Aquí, en esta Colombia olvidada, un día feliz es aquel en que nada pasa, un día en que no se oyen los tiros de fusil o el sordo traqueteo de los helicópteros, en el que no desfilan ataúdes, seguidos de jóvenes viudas en lágrimas con un niño de brazos, y dos o tres más a su lado. Sí, en los días tranquilos los niños juegan y los viejos tratan de recordar, o de olvidar. Pero los jóvenes ¿dónde están?
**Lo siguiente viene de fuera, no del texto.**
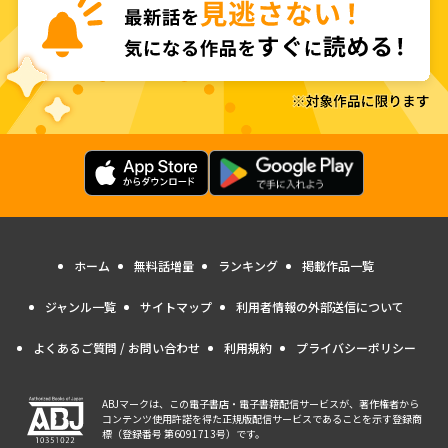
ホーム
無料話増量
ランキング
掲載作品一覧
ジャンル一覧
サイトマップ
利用者情報の外部送信について
よくあるご質問 / お問い合わせ
利用規約
プライバシーポリシー
ABJマークは、この電子書店・電子書籍配信サービスが、著作権者から
コンテンツ使用許諾を得た正規版配信サービスであることを示す登録商
標（登録番号 第6091713号）です。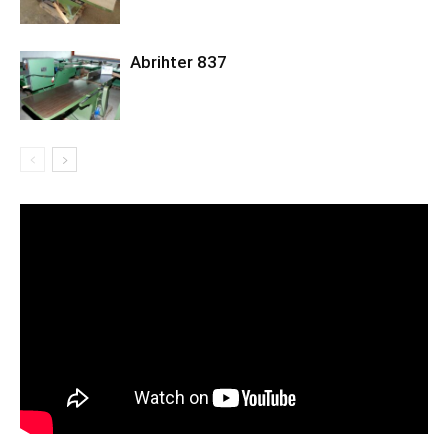
Abrihter 837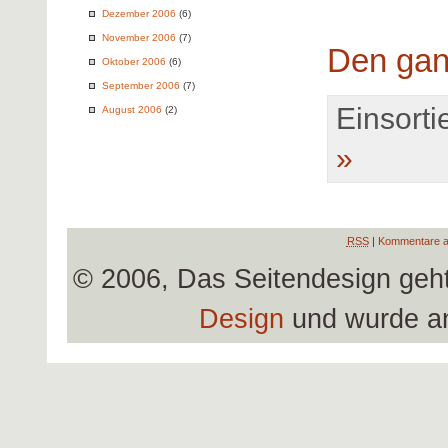
Dezember 2006
(6)
November 2006
(7)
Den gan
Oktober 2006
(6)
September 2006
(7)
Einsortie
August 2006
(2)
»
RSS
|
Kommentare a
© 2006, Das Seitendesign geh
Design
und wurde a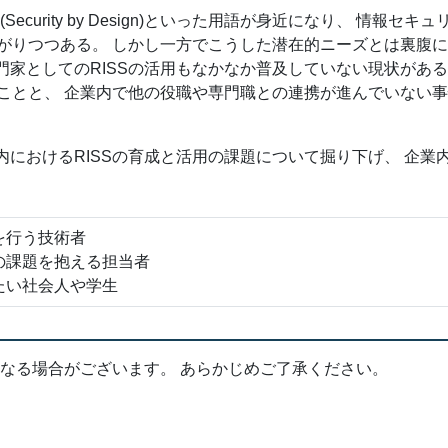
curity by Design)といった用語が身近になり、 情報セキ
広がりつつある。 しかし一方でこうした潜在的ニーズとは裏腹
門家としてのRISSの活用もなかなか普及していない現状がある
いことと、 企業内で他の役職や専門職との連携が進んでいない
内におけるRISSの育成と活用の課題について掘り下げ、 企業
を行う技術者
の課題を抱える担当者
たい社会人や学生
なる場合がございます。 あらかじめご了承ください。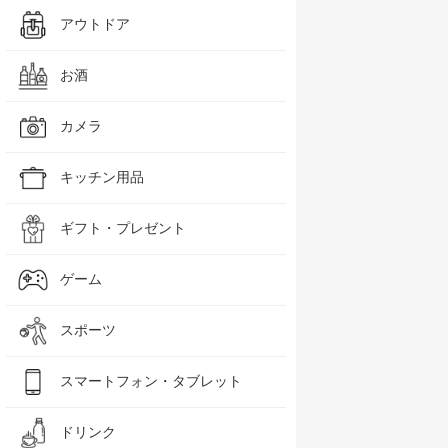
アウトドア
お酒
カメラ
キッチン用品
ギフト・プレゼント
ゲーム
スポーツ
スマートフォン・タブレット
ドリンク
Pareciera que el conformismo no es compatible con esa edad adolescente de emociones fluctuantes, de ilusiones incumplidas y de planes que parecen imposibles de alcanzar. No queda una opción diferente a irse a buscar fortuna en la ciudad. Los muchachos más afortunados de Salahonda o de Cravo Norte, de las orillas del Caguán o del sur de Bolívar podrán entrar a la universidad, en Tumaco o en Arauca, quizás en Neiva o en Aguachica, y con sus conocimientos débiles en matemáticas, en comprensión lectora o en lengua extranjera va a arrancar su educación superior tres pasos atrás de los compañeros citadinos. 
Sería injusto generalizar, y no reconocer a ese puñado de mentes jóvenes que han encaminado su rebeldía hacia la esperanza y su energía hacia sus territorios, ya sea en emprendimientos que valoran lo que este país megadiverso puede ofrecer y va camino a perder, ya sea empoderando a sus conciudadanos para cuidar sus tradiciones y sobrevivir a su vulnerabilidad. Son valientes, dados todos los riesgos que asumen los que lideran esos complicados ajustes sociales.

Es triste, pero con algunas variaciones en su intensidad y sus expresiones, este es un país clasista y racista, machista y homofóbico. Es un rasgo común desde Ipiales hasta Paraguachón y desde Taraira hasta Juradó que una mujer, en particular si es joven, incluso preadolescente, deba caminar recelosa por las calles, ocultando una sonrisa y evitando mirar a la gente a los ojos para tratar de escapar al asedio masculino. Los comentarios indeseados son otra característica común a nuestra idiosincrasia. No se salvan siquiera las ciudades capitales como Santa Marta, Pasto o Yopal. 

No, no estoy aquí para brindar soluciones, y solo expongo lo que en mi vida de explorador solitario he recogido en mis amplios recorridos por este hermoso país donde unas son de cal, pero tantas otras son de arena.